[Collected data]
= = = = =
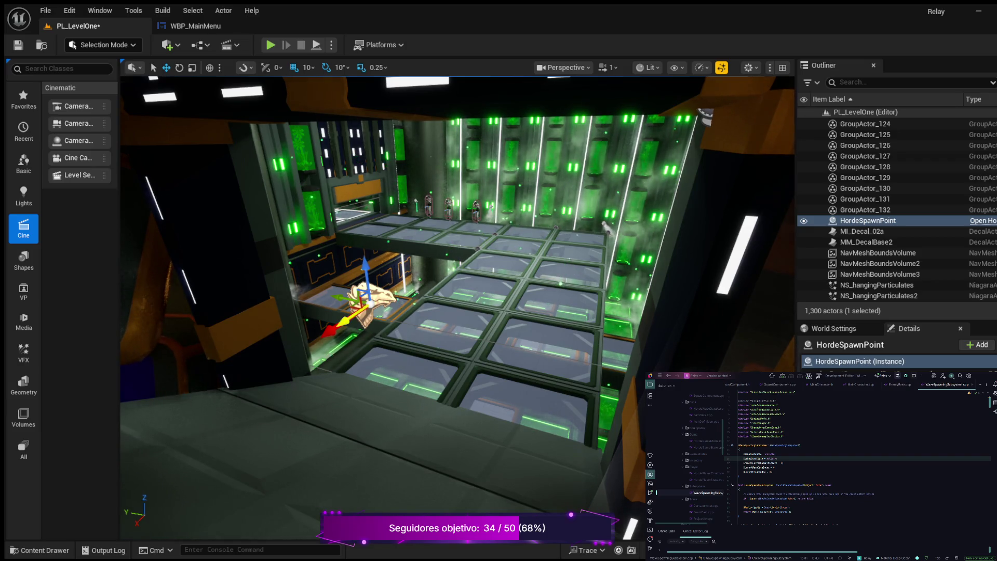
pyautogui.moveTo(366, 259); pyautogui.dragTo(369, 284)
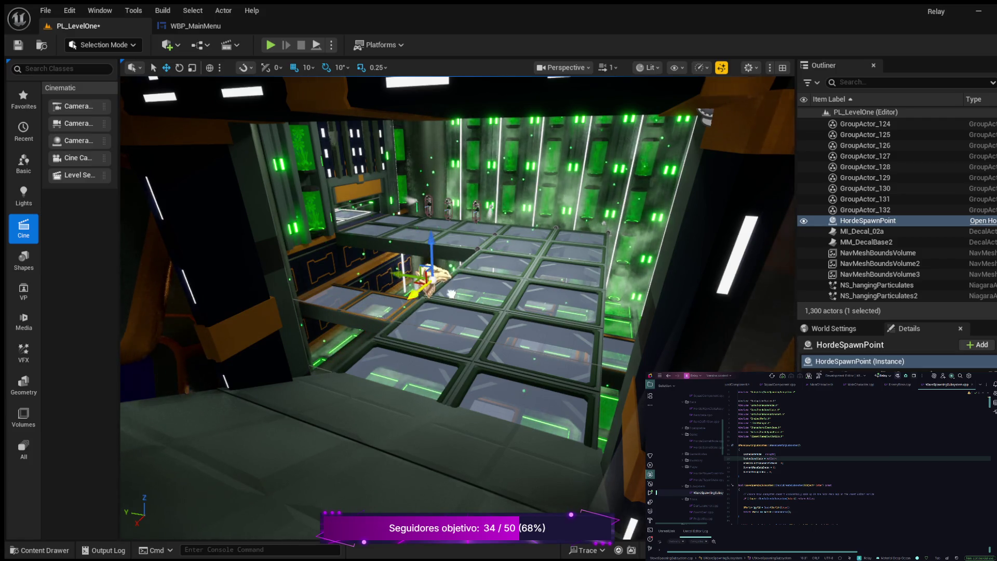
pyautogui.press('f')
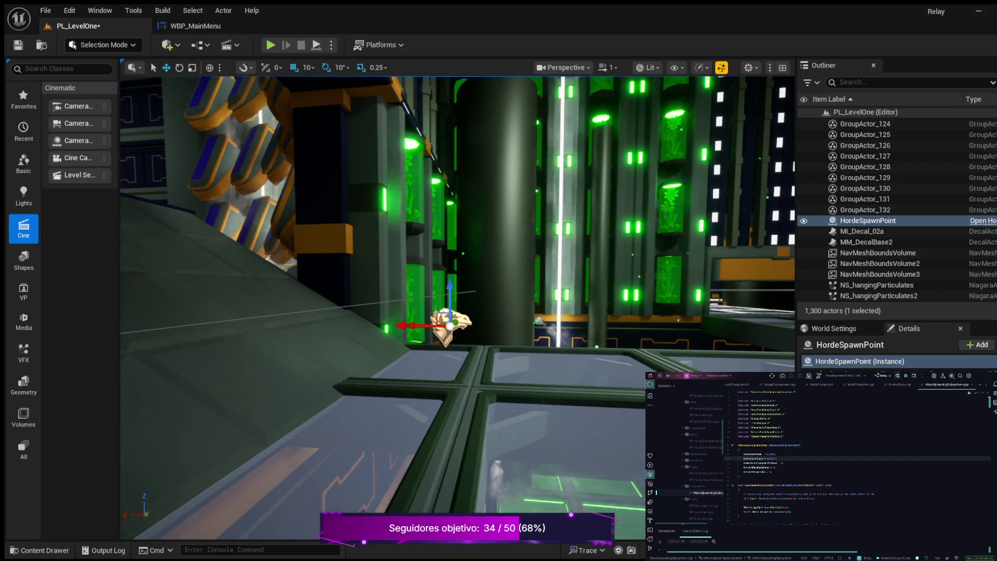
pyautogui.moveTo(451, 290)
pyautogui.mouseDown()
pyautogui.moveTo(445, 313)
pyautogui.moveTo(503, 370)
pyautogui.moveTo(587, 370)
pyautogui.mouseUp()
= = = = =
### Assignment
Every entry above is to be printed again exactly, pictures omitted.

### Result
pyautogui.moveTo(366, 259); pyautogui.dragTo(369, 284)
pyautogui.press('f')
pyautogui.moveTo(451, 290)
pyautogui.mouseDown()
pyautogui.moveTo(445, 313)
pyautogui.moveTo(503, 370)
pyautogui.moveTo(587, 370)
pyautogui.mouseUp()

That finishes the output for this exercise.